■ WHAT THIS TASK INVOLVES: From the records below, copy out verbatim the lines starting at the one containing "Commodity_Cn8Code" and ending at the one containing "What is the value", with both of those lines included.

■ INFORMATION SHOWN:
________
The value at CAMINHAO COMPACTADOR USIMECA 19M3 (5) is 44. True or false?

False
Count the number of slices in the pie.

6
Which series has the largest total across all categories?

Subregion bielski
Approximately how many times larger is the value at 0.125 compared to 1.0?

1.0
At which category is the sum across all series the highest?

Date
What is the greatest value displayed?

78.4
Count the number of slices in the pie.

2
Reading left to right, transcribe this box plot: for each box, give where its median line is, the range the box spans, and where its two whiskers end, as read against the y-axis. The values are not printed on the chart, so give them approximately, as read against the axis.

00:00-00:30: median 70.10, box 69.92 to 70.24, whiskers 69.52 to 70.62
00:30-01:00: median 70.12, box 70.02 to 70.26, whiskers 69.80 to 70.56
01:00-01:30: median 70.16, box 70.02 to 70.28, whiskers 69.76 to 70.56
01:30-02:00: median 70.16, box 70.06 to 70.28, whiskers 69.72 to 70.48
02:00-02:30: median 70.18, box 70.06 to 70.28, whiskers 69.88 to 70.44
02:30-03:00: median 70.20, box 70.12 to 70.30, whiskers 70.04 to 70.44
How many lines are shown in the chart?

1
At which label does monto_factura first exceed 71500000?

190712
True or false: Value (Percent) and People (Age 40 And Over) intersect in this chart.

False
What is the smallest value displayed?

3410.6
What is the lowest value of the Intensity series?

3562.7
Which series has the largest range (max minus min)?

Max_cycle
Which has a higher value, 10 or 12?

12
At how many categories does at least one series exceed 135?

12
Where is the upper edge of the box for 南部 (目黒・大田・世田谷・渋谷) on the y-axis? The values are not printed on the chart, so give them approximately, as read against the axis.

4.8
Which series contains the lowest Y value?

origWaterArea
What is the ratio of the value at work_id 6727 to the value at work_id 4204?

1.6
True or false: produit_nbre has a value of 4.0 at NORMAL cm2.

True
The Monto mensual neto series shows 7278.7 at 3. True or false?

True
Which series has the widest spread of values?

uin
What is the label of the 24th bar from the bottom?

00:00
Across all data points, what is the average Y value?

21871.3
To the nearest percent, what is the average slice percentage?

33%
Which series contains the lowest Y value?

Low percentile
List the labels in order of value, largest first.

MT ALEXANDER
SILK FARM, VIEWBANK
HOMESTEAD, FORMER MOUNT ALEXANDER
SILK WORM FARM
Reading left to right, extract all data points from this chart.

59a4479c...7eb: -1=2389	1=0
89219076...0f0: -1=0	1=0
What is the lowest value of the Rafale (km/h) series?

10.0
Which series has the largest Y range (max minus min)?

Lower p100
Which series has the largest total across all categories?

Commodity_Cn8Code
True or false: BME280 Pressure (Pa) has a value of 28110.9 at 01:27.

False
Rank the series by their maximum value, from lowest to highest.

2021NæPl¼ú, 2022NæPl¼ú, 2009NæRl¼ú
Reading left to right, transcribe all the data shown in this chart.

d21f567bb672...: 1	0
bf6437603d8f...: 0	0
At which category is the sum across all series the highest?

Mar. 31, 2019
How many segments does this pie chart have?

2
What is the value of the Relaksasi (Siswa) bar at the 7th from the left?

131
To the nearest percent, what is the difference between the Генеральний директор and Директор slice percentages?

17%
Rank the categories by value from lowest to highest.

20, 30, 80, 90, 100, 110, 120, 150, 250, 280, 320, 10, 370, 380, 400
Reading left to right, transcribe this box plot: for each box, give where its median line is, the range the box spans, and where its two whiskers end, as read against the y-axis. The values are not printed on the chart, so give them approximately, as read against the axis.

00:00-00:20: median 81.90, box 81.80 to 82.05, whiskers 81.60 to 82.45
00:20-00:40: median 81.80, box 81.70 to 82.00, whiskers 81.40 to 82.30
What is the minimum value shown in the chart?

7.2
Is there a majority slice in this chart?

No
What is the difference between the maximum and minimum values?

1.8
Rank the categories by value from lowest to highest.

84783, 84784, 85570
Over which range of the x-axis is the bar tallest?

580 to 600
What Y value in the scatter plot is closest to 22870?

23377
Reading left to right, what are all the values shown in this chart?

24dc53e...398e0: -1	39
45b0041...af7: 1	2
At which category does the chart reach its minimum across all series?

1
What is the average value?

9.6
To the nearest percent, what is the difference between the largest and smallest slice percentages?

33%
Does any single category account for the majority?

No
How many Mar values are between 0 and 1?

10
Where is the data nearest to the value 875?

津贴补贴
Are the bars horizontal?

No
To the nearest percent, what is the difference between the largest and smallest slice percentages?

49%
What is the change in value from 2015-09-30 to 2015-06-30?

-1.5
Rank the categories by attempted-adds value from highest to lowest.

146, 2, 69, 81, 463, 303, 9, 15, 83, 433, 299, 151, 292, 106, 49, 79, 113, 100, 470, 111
________
■ RESPONSE TO THIS TASK:
Commodity_Cn8Code
True or false: BME280 Pressure (Pa) has a value of 28110.9 at 01:27.

False
Rank the series by their maximum value, from lowest to highest.

2021NæPl¼ú, 2022NæPl¼ú, 2009NæRl¼ú
Reading left to right, transcribe all the data shown in this chart.

d21f567bb672...: 1	0
bf6437603d8f...: 0	0
At which category is the sum across all series the highest?

Mar. 31, 2019
How many segments does this pie chart have?

2
What is the value of the Relaksasi (Siswa) bar at the 7th from the left?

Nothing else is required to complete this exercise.